Danach ergriff Udo Di Fabio, von 1999 bis 2011 Richter am Bundesverfassungsgericht in Karlsruhe und seit 2014 Vorsitzender des Wissenschaftlichen Beirates der Evangelischen Kirche in Deutschland (EKD) für das 500-jährige Reformationsjubiläum, das Wort. Luther habe die Kirche nicht spalten wollen, befasste er sich zunächst mit den Wurzeln. Ihm sei es um eine Wiedererweckung des Glaubens gegangen. In gewisser Weise sei er also ein Fundamentalist gewesen, aber er habe sich einer sehr modernen Argumentation bedient und die Freiheit des Menschen in den Mittelpunkt gestellt. Luther selbst habe diese Freiheit aus der Beschäftigung mit der Heiligen Schrift gewonnen und daraus eine Vorstellung von Gewissen entwickelt, die ihm den Widerruf in Worms unmöglich gemacht habe. Um jedermann diese Glaubensquelle zugänglich zu machen, habe er die Bibel übersetzt, den Buchdruck genutzt, Volksbildung gefordert.
Freiheit und Verantwortung heute wieder infrage gestellt
Heute, so fuhr der überaus eloquente Redner fort, würden die westlichen Werte wie Freiheit und Verantwortung von den Autokratien der Welt nicht mehr fraglos hingenommen. Die im Grundgesetz definierte Freiheit, die der Redner später auch als absolute Freiheit beschrieb, sei nur im Bezug zum anderen Menschen denkbar, sei erst dann gegeben, wenn man auch den anderen als frei verstehe und akzeptiere.
Die weitreichende Anonymisierung im Netz, die die Urheberschaft von Informationen für den Nutzer nicht mehr identifizierbar mache, stelle die Frage nach Freiheit und Verantwortung neu. Der Referent verharmloste diese Entwicklung zwar nicht, aber er machte Mut, dass sich an den grundlegenden Konditionen nichts geändert habe. "Nach wie vor haben wir die Freiheit zur Entscheidung", sagte er. "Es gibt aber nur Freiheit, wenn ich auch Verantwortung trage, wenn ich hafte für das, was ich tue", betonte er. Ein ganz zentrales Moment sei dabei die Selbstbindung, "das, woran ich glaube". Jeder Unternehmer, jeder Arbeitnehmer gehe eine Bindung ein und fülle sie entsprechend aus. Dass in Deutschland die Berufsethik, auch im Sinne Luthers, eine so große Rolle spiele, sei ein wesentlicher Grund für die beträchtliche Wirtschaftskraft des Landes.

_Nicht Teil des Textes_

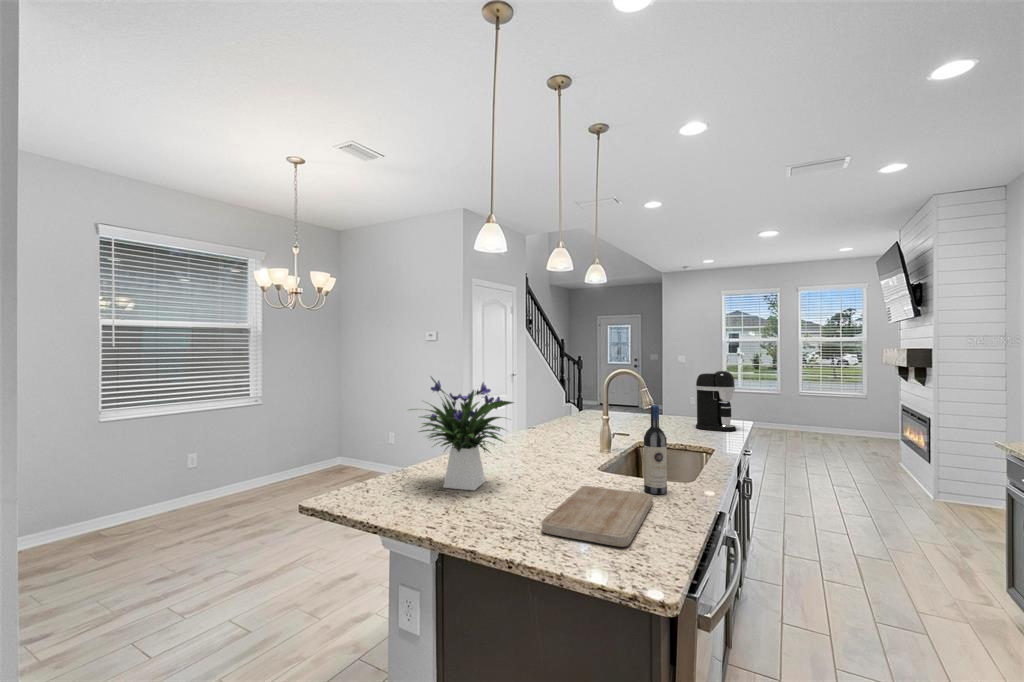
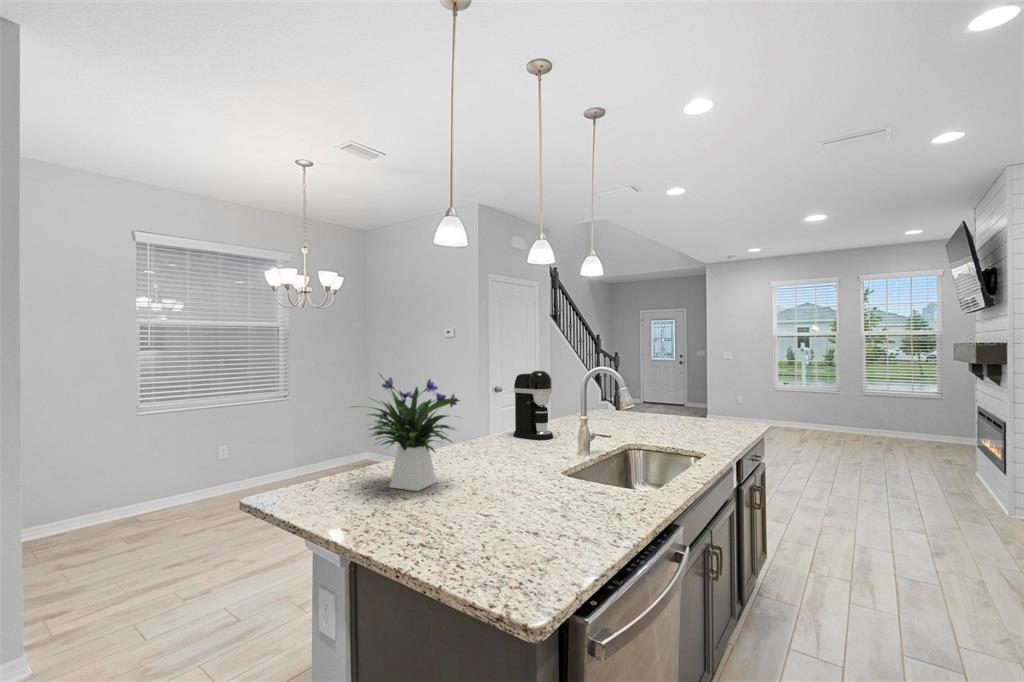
coffee maker: present [696,371,736,431] -> present [514,371,553,440]
wine bottle: present [644,405,667,494] -> none [596,404,621,502]
cutting board: present [542,486,653,547] -> none [453,490,595,559]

Video-Einspieler mit Schülern der Pestalozzi-Schule, die den Gewissensbegriff definierten, setzten danach Impulse für die folgende Diskussion, die von WZ-Redaktionsleiter Johannes Götzen moderiert wurde. Unter anderem plädierte Di Fabio für eine grundsätzliche Diskussion über Bildungsinhalte, insbesondere über Bildungsethos. Unaufgebbar sei für ihn die Präambel des Grundgesetzes, beantwortete er eine andere Frage. Der Gottesbezug sei das Ergebnis der totalitären Erfahrung, dass der Mensch nur über eine begrenzte Vernunft verfüge. Gott, wobei man auch Allah denken könne, habe uns als Ebenbild geschaffen, "aber wir sind nicht Gott gleich".
Die letzte Frage von Johannes Götzen, ob man zum Reichstagsjubiläum 2021 noch einmal Menschen nach Worms locken könne, beantwortete Di Fabio mit Bedacht. "Es kommt darauf an, was Ihr daraus macht!"